What needs to be done: Your task is to copy the stretch of lines in the records below that begins with the line containing "OPA CASE NUMBER: 2018OPA-1050" and ends with the line containing "v.2017 02 10", exactly as written, with nothing added.

Saved entries:

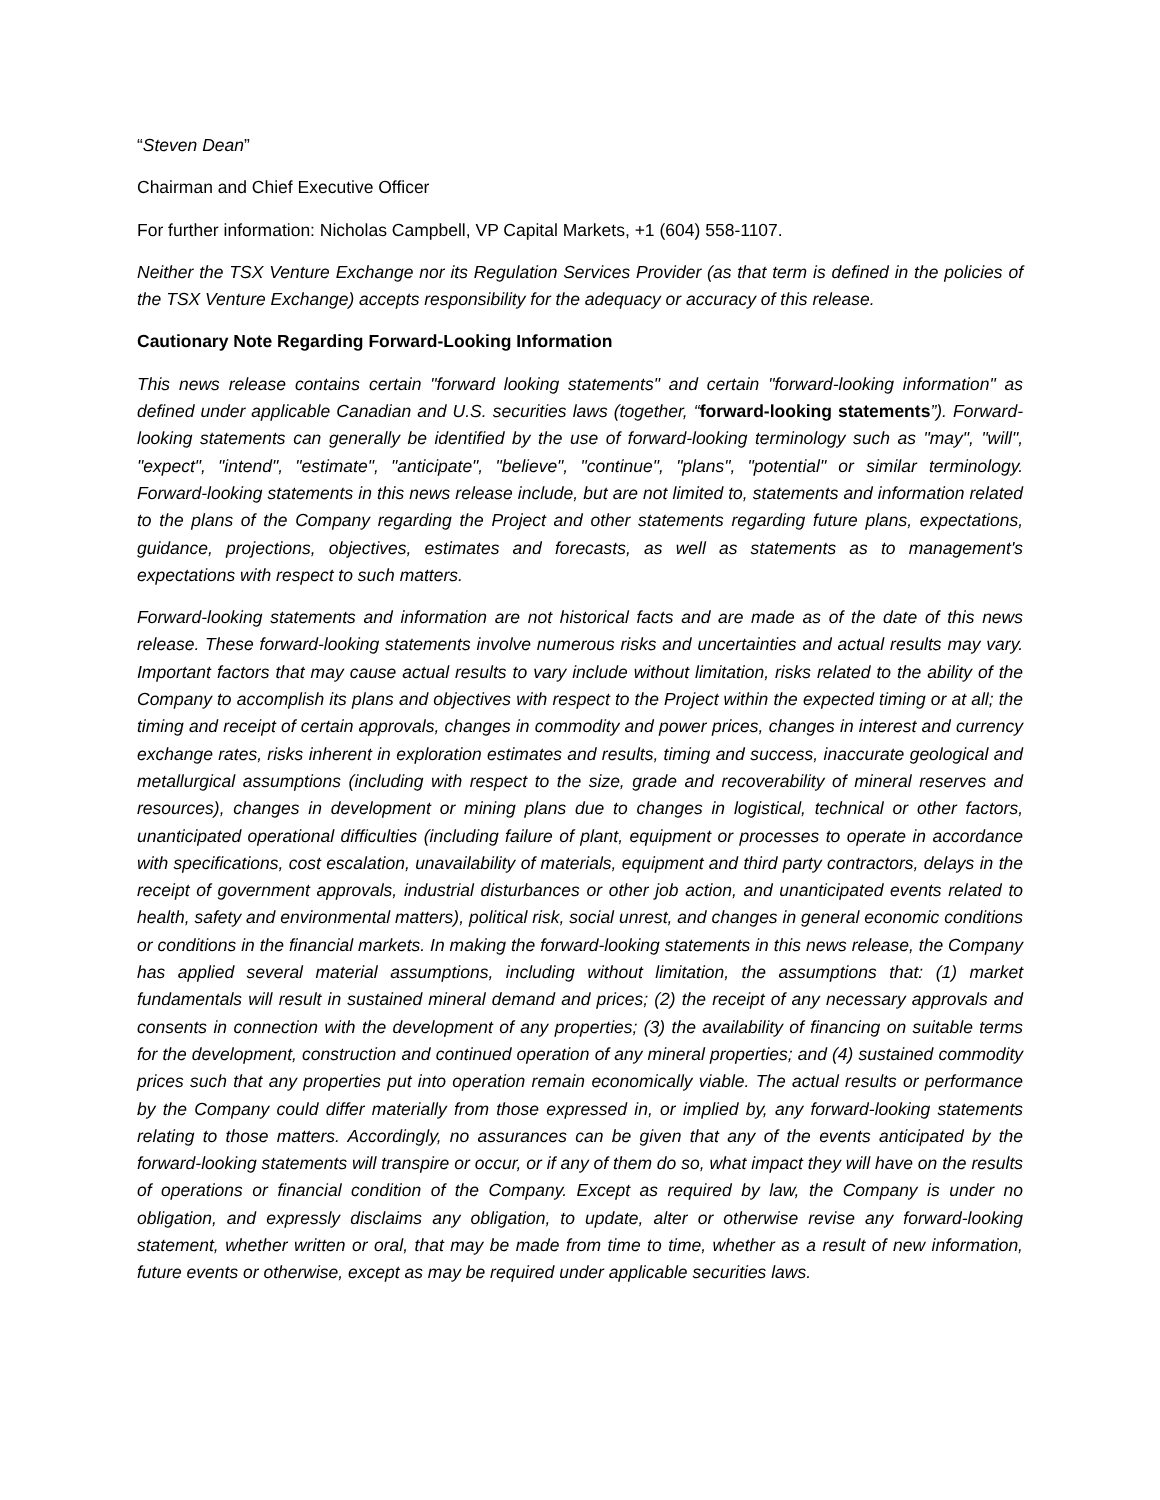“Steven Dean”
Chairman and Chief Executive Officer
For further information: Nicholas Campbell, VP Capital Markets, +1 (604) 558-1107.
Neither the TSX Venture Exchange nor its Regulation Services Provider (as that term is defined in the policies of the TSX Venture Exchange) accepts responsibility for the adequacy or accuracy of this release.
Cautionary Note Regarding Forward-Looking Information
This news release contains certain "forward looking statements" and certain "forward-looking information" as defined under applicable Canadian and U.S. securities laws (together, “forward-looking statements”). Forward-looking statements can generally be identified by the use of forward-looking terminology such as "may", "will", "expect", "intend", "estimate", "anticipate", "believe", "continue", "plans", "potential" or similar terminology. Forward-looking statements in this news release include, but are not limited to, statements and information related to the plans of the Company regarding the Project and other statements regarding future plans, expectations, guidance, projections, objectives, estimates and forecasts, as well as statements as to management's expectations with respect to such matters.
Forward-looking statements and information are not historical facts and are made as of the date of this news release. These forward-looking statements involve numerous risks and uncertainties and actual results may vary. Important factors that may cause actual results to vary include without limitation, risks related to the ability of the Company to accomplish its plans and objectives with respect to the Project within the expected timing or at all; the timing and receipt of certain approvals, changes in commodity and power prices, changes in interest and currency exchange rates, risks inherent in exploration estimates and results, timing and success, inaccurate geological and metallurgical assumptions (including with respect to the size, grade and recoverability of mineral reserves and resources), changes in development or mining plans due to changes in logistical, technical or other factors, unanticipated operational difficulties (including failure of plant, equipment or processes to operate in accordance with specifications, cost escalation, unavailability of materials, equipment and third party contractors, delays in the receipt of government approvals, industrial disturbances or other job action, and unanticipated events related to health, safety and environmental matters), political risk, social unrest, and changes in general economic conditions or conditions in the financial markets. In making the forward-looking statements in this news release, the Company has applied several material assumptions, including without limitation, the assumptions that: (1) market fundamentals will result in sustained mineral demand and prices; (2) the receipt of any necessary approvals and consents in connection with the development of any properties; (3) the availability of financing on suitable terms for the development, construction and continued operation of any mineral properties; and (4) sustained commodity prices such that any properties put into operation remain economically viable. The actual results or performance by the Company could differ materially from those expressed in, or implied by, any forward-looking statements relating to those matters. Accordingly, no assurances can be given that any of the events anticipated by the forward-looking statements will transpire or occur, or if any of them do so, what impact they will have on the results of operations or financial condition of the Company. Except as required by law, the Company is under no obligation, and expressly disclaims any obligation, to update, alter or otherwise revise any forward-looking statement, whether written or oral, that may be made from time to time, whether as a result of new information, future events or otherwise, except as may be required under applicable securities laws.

...

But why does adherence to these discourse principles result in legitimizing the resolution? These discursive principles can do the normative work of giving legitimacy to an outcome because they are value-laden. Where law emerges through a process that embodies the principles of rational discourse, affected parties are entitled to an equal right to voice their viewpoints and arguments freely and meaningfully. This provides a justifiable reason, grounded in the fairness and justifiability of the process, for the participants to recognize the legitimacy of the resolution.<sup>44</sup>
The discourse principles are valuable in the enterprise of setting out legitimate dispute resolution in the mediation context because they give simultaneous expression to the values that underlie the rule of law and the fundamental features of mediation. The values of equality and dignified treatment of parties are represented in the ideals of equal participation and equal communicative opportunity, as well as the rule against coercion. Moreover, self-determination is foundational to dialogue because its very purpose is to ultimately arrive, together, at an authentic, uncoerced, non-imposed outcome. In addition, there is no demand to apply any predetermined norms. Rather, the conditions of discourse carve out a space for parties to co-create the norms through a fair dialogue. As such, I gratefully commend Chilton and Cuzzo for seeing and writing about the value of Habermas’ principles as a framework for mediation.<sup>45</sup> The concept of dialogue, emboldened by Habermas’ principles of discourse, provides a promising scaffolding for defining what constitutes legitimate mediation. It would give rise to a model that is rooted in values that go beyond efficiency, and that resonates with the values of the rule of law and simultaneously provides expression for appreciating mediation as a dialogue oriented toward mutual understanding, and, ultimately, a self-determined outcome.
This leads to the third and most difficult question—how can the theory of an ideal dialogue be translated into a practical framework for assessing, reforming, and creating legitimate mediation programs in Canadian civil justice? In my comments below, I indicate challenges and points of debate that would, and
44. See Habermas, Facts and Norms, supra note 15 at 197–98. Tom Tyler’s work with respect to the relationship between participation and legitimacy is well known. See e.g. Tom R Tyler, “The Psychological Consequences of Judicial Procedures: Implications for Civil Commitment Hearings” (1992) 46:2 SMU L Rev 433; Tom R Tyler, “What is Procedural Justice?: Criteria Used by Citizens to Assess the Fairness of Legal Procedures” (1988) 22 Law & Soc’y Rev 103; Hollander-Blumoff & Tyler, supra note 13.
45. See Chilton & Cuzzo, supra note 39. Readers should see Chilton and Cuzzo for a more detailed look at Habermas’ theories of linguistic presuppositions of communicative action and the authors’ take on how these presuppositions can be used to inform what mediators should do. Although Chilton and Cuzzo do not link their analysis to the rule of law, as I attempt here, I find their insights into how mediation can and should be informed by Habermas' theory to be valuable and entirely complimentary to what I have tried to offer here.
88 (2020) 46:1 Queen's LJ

---

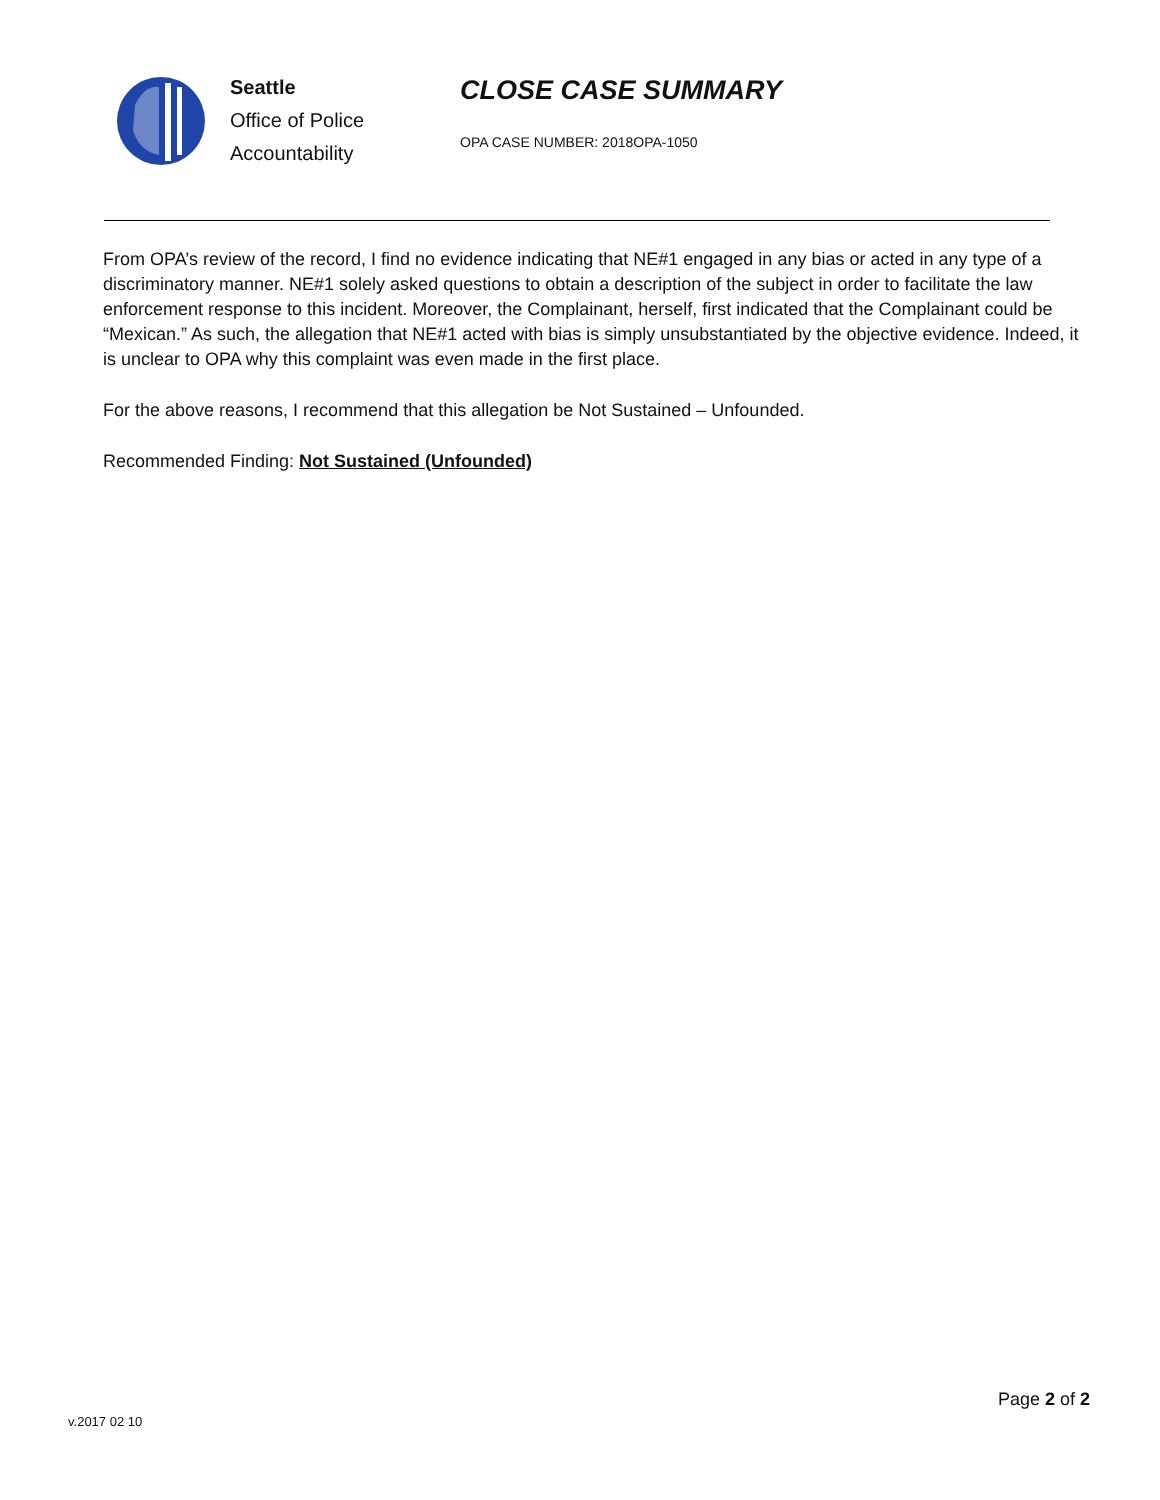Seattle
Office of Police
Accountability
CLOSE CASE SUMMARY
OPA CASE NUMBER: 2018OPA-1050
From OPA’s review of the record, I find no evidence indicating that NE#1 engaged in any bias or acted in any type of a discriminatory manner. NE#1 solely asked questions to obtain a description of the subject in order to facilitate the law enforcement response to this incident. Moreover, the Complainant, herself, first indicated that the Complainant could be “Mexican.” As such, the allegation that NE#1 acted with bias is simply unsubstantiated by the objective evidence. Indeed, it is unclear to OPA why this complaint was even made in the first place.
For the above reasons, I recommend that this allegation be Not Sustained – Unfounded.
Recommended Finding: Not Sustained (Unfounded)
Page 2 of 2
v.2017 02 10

Answer:
OPA CASE NUMBER: 2018OPA-1050
From OPA’s review of the record, I find no evidence indicating that NE#1 engaged in any bias or acted in any type of a discriminatory manner. NE#1 solely asked questions to obtain a description of the subject in order to facilitate the law enforcement response to this incident. Moreover, the Complainant, herself, first indicated that the Complainant could be “Mexican.” As such, the allegation that NE#1 acted with bias is simply unsubstantiated by the objective evidence. Indeed, it is unclear to OPA why this complaint was even made in the first place.
For the above reasons, I recommend that this allegation be Not Sustained – Unfounded.
Recommended Finding: Not Sustained (Unfounded)
Page 2 of 2
v.2017 02 10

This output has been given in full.